The sheer variety of colour was astonishing from one instrument; in the sitar-only opening section, tabla player Harkiret Bahra looked entranced – and often delighted.
While one can map some of the musical processes heard in raag onto Western praxis (registral imitation, for example, or descending stepwise scales enhanced by upper neighbour-notes and, later, good old turns – music theorist Heinrich Schenker would have a ball!), raag has its own highly individual world. Honed through many centuries and offering a tradition of vivid improvisation still vibrantly alive today.
The tabla entered ever so gently. Singh Degun and Bahra are regular collaborators (as you can see a lockdown performance of the raag Charukeshi on YouTube, whose relevance will become clear shortly). The lower pitched of Bahra’s two drums seemed almost to speak its own language. Together from that point, Singh Degun and Bahra provided a varied route: there is a real analogy here with the idea borrowed from the art world of Paul Klee’s ‘taking a line for a walk’, perhaps (a line is a dot taken for a walk). Here, it is the raag itself that gets fresh air, and while many performances are linear in their increased striation towards a fast (and louder) climax, Singh Degun and Bahra offered an altogether more variegated experience. Most notable were the moments of near silence when the musical surface seemed to evaporate down to its barest essentials, and thence to silence, only to be taken up again. This was daring improvisation, and all the more exciting for it …

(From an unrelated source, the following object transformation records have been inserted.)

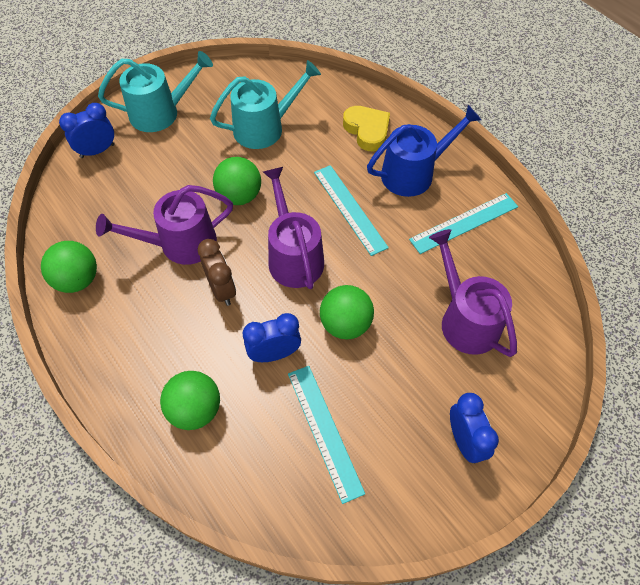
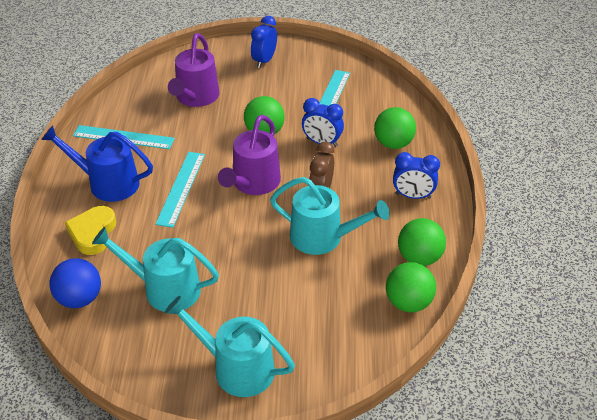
camera: 140 degrees left, 15 degrees down
(97, 151) = (327, 364): blue clock -> blue clock (413, 196)
(180, 244) = (323, 237): purple watering can -> turquoise watering can
(239, 196) = (246, 245): green ball -> green ball (408, 302)
(314, 88) = (79, 299): none -> blue ball

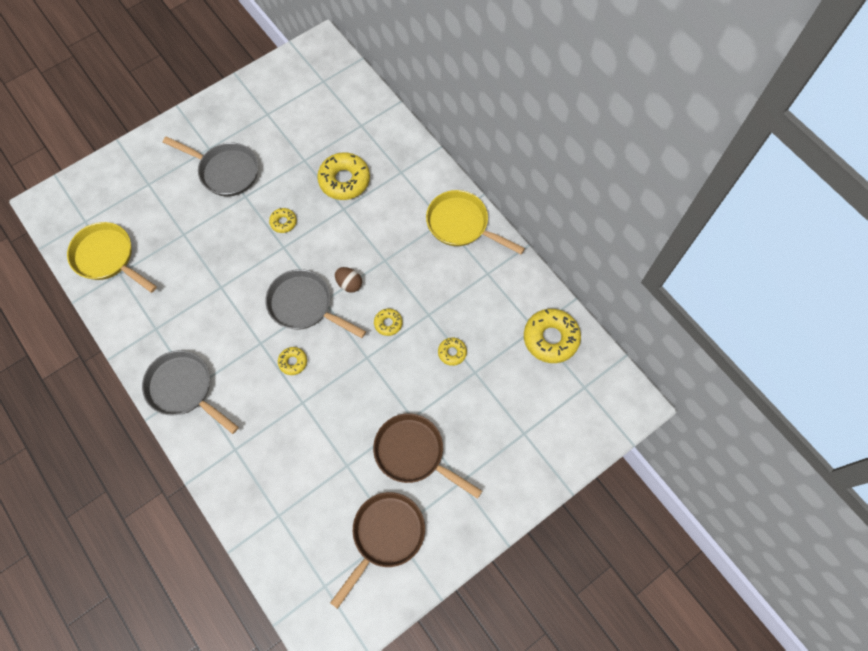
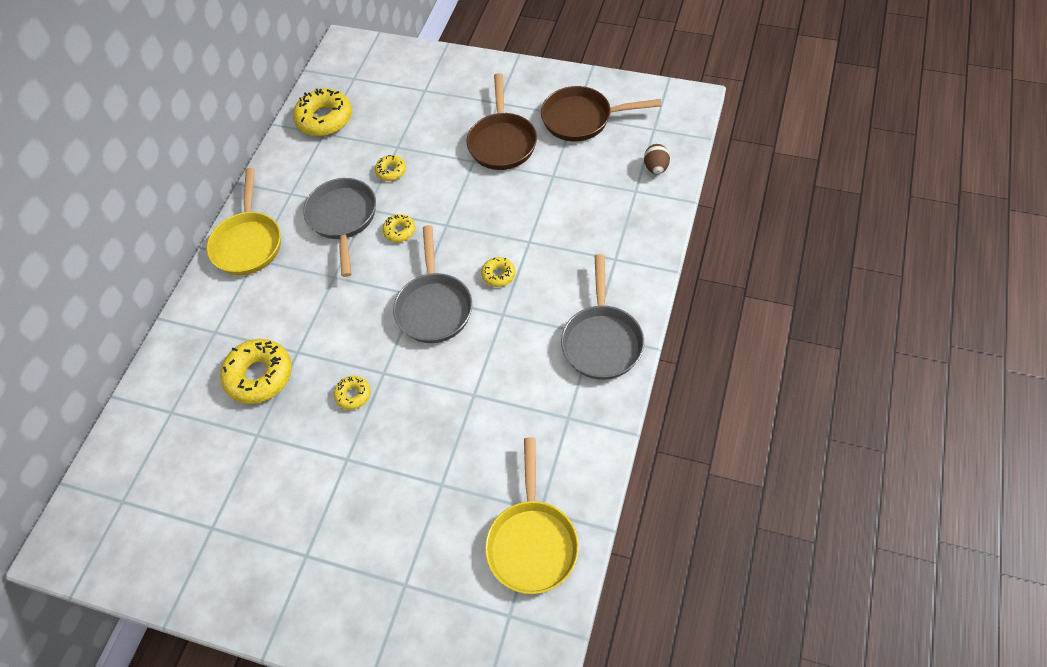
camera: 120 degrees left, 10 degrees down
(225, 171) = (326, 508): grey pan -> grey pan (343, 219)
(349, 284) = (382, 287): brown egg -> brown egg (656, 168)

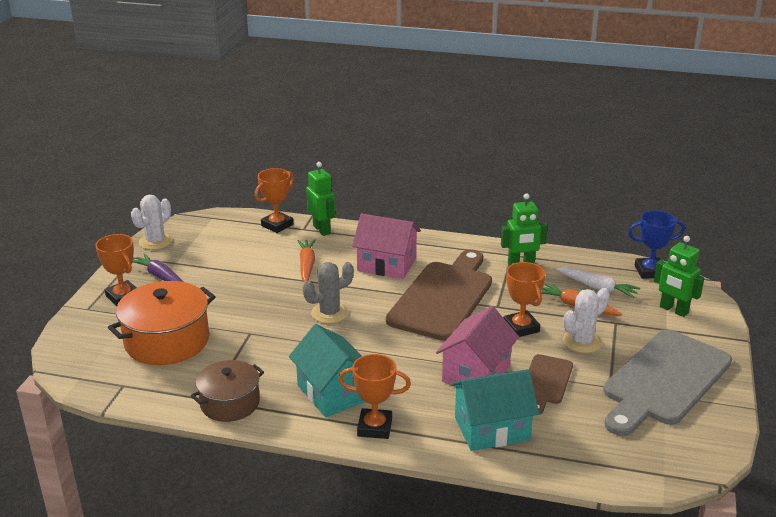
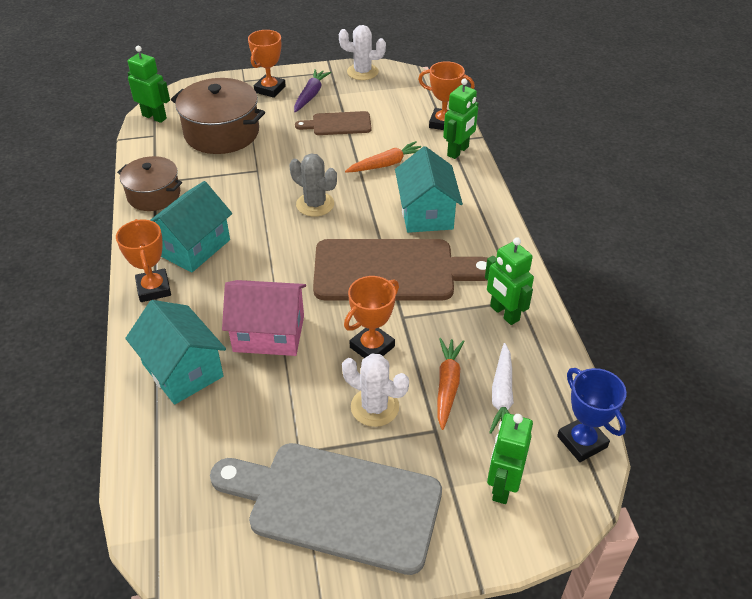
camera: 65 degrees right, 15 degrees up
(88, 379) = (154, 117): none -> green robot
(167, 341) = (221, 133): orange pot -> brown pot
(387, 264) = (426, 213): pink house -> turquoise house
(546, 382) = (280, 393): brown cutting board -> brown cutting board (338, 124)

… and when the fast and furious passages came, they flew past, with sitar glissandos like slingshots. This was, from both Singh Degun and Bahra, a prime example of what the Western world would call ‘virtuosity’; and yet it was so much more, it was an explosion of possibilities from the raag itself.
One encore: Jasdeep Singh Degun released his debut album, Anomaly, in 2022. Here, it was the track Veer, based on the raag Charukeshi referred to earlier in this review.
A phenomenal evening, received with enthusiasm by the capacity audience.